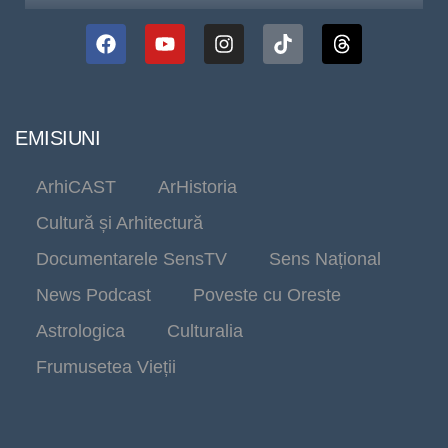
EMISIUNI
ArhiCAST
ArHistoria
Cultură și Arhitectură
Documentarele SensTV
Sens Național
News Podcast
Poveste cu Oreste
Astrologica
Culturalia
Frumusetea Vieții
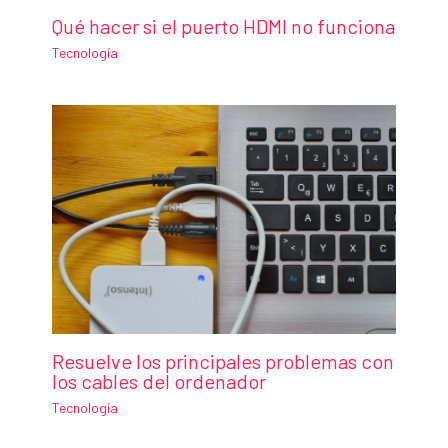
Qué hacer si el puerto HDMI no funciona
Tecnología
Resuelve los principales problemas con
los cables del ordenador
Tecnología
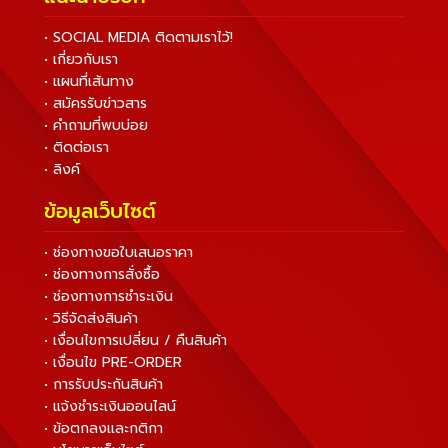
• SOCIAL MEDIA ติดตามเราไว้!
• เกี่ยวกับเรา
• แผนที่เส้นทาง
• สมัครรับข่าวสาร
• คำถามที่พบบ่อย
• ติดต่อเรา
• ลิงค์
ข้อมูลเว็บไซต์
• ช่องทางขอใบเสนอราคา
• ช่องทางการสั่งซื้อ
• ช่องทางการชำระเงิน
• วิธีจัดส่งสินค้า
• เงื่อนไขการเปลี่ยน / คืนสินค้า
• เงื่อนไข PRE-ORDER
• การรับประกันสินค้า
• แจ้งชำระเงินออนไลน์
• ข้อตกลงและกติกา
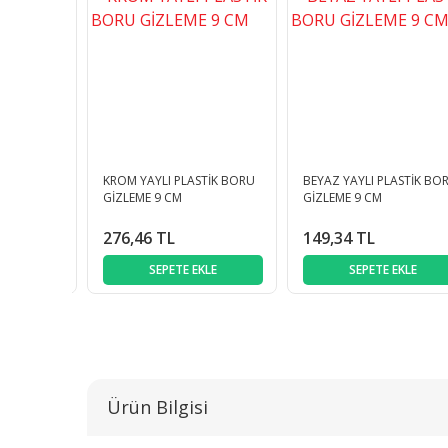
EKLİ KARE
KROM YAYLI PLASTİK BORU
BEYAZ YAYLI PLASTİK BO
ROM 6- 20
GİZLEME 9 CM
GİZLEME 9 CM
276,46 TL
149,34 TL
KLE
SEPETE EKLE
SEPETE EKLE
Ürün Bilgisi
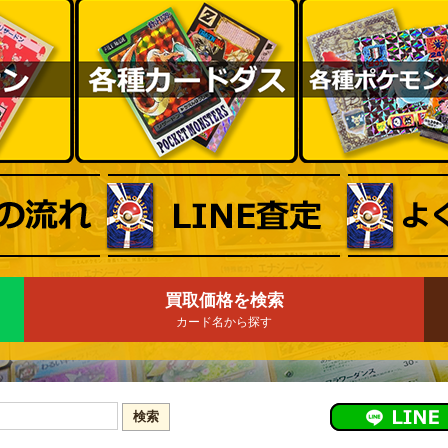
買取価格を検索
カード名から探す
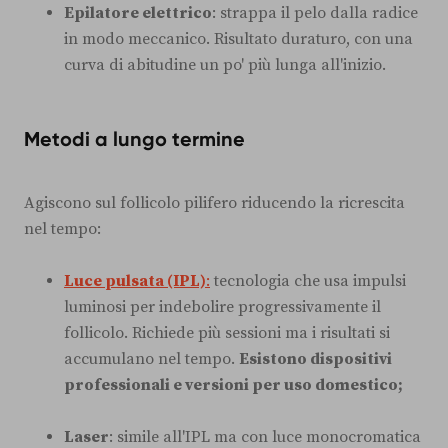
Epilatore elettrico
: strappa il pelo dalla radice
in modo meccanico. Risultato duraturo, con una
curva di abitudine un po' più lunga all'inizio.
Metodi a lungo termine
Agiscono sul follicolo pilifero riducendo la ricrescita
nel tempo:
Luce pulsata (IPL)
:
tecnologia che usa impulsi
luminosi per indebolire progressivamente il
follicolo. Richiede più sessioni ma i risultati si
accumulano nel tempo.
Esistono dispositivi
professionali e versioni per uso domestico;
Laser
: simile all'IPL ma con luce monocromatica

= = = = =

• [DIRECTIVE]:
No picture belongs in the answer, but every word of the records above does, exactly as given.

• [EXERCISE RESPONSE]:
EMISIUNI
ArhiCAST
ArHistoria
Cultură și Arhitectură
Documentarele SensTV
Sens Național
News Podcast
Poveste cu Oreste
Astrologica
Culturalia
Frumusetea Vieții
Qué hacer si el puerto HDMI no funciona
Tecnología
Resuelve los principales problemas con
los cables del ordenador
Tecnología
• SOCIAL MEDIA ติดตามเราไว้!
• เกี่ยวกับเรา
• แผนที่เส้นทาง
• สมัครรับข่าวสาร
• คำถามที่พบบ่อย
• ติดต่อเรา
• ลิงค์
ข้อมูลเว็บไซต์
• ช่องทางขอใบเสนอราคา
• ช่องทางการสั่งซื้อ
• ช่องทางการชำระเงิน
• วิธีจัดส่งสินค้า
• เงื่อนไขการเปลี่ยน / คืนสินค้า
• เงื่อนไข PRE-ORDER
• การรับประกันสินค้า
• แจ้งชำระเงินออนไลน์
• ข้อตกลงและกติกา
EKLİ KARE
KROM YAYLI PLASTİK BORU
BEYAZ YAYLI PLASTİK BO
ROM 6- 20
GİZLEME 9 CM
GİZLEME 9 CM
276,46 TL
149,34 TL
KLE
SEPETE EKLE
SEPETE EKLE
Ürün Bilgisi
買取価格を検索
カード名から探す
Epilatore elettrico
: strappa il pelo dalla radice
in modo meccanico. Risultato duraturo, con una
curva di abitudine un po' più lunga all'inizio.
Metodi a lungo termine
Agiscono sul follicolo pilifero riducendo la ricrescita
nel tempo:
Luce pulsata (IPL)
:
tecnologia che usa impulsi
luminosi per indebolire progressivamente il
follicolo. Richiede più sessioni ma i risultati si
accumulano nel tempo.
Esistono dispositivi
professionali e versioni per uso domestico;
Laser
: simile all'IPL ma con luce monocromatica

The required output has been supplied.